Nurse scholars assert that the integration of standardized terminology in education is a critical element and a prerequisite for teaching EHR charting, EBP, and outcomes reporting for quality improvement.6,8,9,11,21 Standardized terminology not only makes evident what nurses do in practice, it also streamlines the nursing process for EHR charting, EBP, and data management.


Standardized terminologies are common classification systems that are embedded in the EHR for documentation and data management, for example to describe health problems, identify interventions, and develop a care plan, and may include an evaluation component.3,4,6,11,19,22-25 There are 12 standardized terminologies recognized and endorsed by the American Nurses Association.24 Examples include the Clinical Care Classification, used primarily in home healthcare; the North American Nursing Diagnosis Association-International, commonly used in acute care; and the Omaha System, primarily used for population health.24 Of the 12 terminologies, the Omaha System provides a holistic framework, has been mapped to EBP, and includes an evaluation component.4,13,19,22-25


In population health, the Omaha System is the most widely used, and it is known for streamlining the nursing process, resulting in higher quality healthcare.4,6,13,19,22-24 Used around the world in practice, education, and research, the Omaha System offers high utility, that is, a holistic framework, interface capability, interoperability, EBP, and an evaluation component.4,6,19,22,23 In practice, the Omaha System is used interprofessionally. Although extensively researched for use in practice, additional research is needed to demonstrate the feasibility of the Omaha System as a structured instrument for education that reinforces critical thinking in practice.4,13,14,19,25-28 As an innovative approach, nurse scholars designed a case study assignment that incorporated the use of HIT into an unfolding case scenario, and used the Omaha System to guide EHR charting and the PHN process of assessment, EBP, and evaluation.

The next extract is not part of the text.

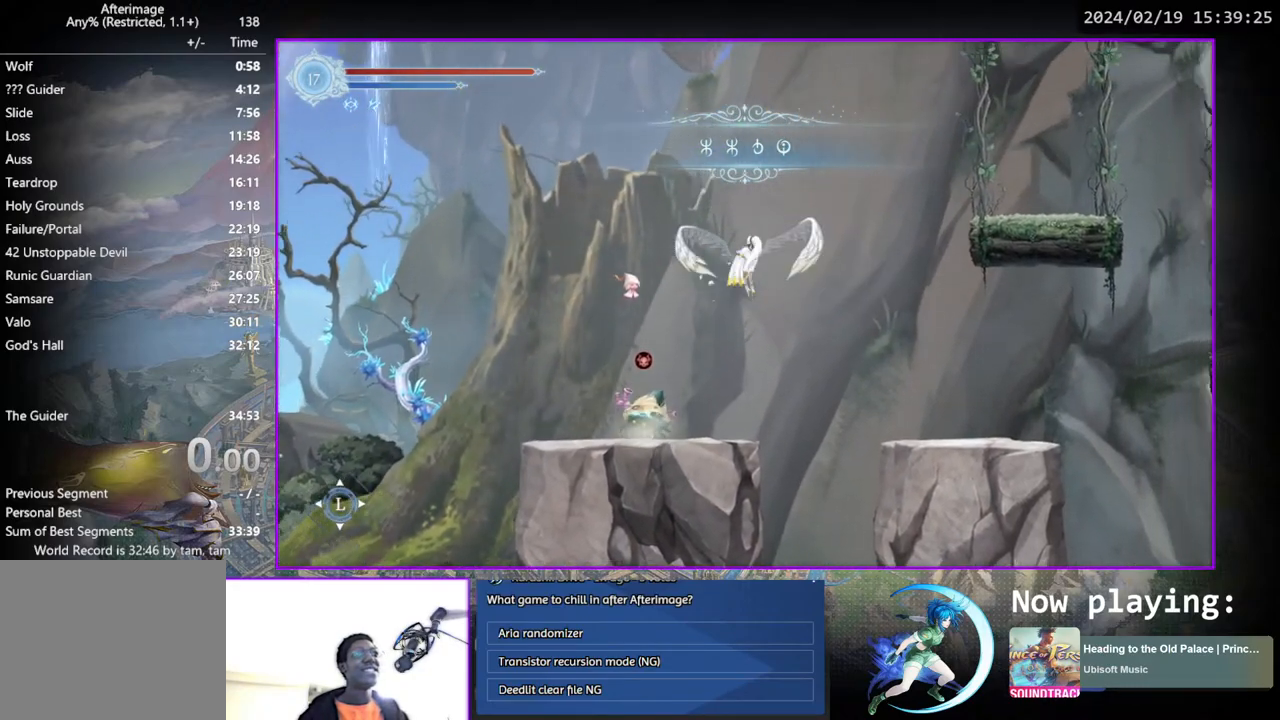
{"buttons": ["CROSS", "DPAD_RIGHT"], "left_stick": "center", "right_stick": "center", "events": [[167, "CROSS", "up"], [433, "CROSS", "down"]]}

The Omaha System framework is holistic and comprehensive and consists of three hierarchical components. The components are designed for a holistic assessment (Problem Classification Scheme), referred to as Problem/s; interventions (Intervention Scheme), referred to as Intervention/s; and an evaluation component (Problem Rating Scale for Outcomes), referred to as the KBS outcome rating scale.4,19,26 In the Omaha System's holistic framework, the Problem Classification Scheme consists of four domains: (1) environmental, (2) psychosocial, (3) physiological, and (4) health-related behaviors. It comprises 42 Problem/s with a descriptive list of corresponding signs and symptoms. The Intervention Scheme describes the nursing intervention/s in a hierarchy of four levels.19,26 The first level is the "Problem," followed by "categories" or nursing actions, "targets" or specific tasks associated with the categories, and "client-specific information" used to customize the intervention. There are four categories that describe the nursing action: (1) teaching, guidance, and counseling; (2) treatments and procedures; (3) case management; and (4) surveillance. Linked to the category is a target, which further specifies the foci of care. The client-specific information field, referred to as the care description field, allows the nurse to customize the intervention or care plan.19,26 All four levels make up one intervention, and there are 12 600 possible combinations of problems, categories, and targets in the Omaha System.19


For example, when working with immigrant populations, it is standard practice for the PHN to complete a tuberculosis (TB) risk screening. In the case of a client with positive TB results, the EHR charting, guided by the Omaha System taxonomy, is as follows. Within the EHR, the PHN would select the problem "Communicable/infectious condition." Next, the PHN would identify corresponding signs/symptoms for "Communicable/infectious condition," which would be "infection" and "positive screening/culture/laboratory results." For the intervention, the PHN would select "surveillance," which would be linked to the action task of "screening procedures."27,28


The Problem Rating Scale for Outcomes evaluates the client's level of knowledge, behavior, and status related to the problem using a 5-point Likert-type ordinal scale (level 1 is lowest, and level 5 is highest). Commonly known as the KBS outcomes rating scale, it can be used at baseline, intermittently, and after the service event to gather meaningful data for outcomes evaluation.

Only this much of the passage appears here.